▶ [Bounding box coordinates]:
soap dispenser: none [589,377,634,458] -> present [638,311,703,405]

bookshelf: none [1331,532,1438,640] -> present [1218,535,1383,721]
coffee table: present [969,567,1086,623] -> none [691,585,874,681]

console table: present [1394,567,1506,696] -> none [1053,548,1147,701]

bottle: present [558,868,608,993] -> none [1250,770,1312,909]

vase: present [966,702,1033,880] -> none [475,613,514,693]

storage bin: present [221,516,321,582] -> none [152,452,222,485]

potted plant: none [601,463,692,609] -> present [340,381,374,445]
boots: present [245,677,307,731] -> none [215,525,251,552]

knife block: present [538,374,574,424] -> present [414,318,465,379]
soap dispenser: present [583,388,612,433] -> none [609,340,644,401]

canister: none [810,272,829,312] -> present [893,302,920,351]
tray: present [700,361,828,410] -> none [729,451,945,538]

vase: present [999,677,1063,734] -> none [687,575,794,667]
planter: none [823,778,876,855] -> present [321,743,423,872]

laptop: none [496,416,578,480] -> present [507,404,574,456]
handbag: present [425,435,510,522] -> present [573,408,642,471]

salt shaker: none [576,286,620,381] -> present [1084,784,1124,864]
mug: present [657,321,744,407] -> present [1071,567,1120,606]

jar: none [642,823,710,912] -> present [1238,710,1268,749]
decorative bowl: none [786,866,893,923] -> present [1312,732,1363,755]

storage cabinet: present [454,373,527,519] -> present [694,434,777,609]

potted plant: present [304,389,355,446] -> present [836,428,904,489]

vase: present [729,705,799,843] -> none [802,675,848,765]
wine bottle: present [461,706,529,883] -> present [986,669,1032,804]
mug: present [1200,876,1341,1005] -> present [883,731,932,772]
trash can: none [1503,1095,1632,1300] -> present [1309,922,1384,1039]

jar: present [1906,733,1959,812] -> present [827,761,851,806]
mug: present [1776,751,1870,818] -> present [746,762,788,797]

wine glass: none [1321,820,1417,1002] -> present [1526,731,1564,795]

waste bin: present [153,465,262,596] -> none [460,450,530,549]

▶ [ASSIGNMENT]: Extract the first line above and each line after it up to and including the one with "bottle: present [558,868,608,993]", please, exactly and with nothing else.

▶ [EXPECTED ANSWER]:
soap dispenser: none [589,377,634,458] -> present [638,311,703,405]

bookshelf: none [1331,532,1438,640] -> present [1218,535,1383,721]
coffee table: present [969,567,1086,623] -> none [691,585,874,681]

console table: present [1394,567,1506,696] -> none [1053,548,1147,701]

bottle: present [558,868,608,993] -> none [1250,770,1312,909]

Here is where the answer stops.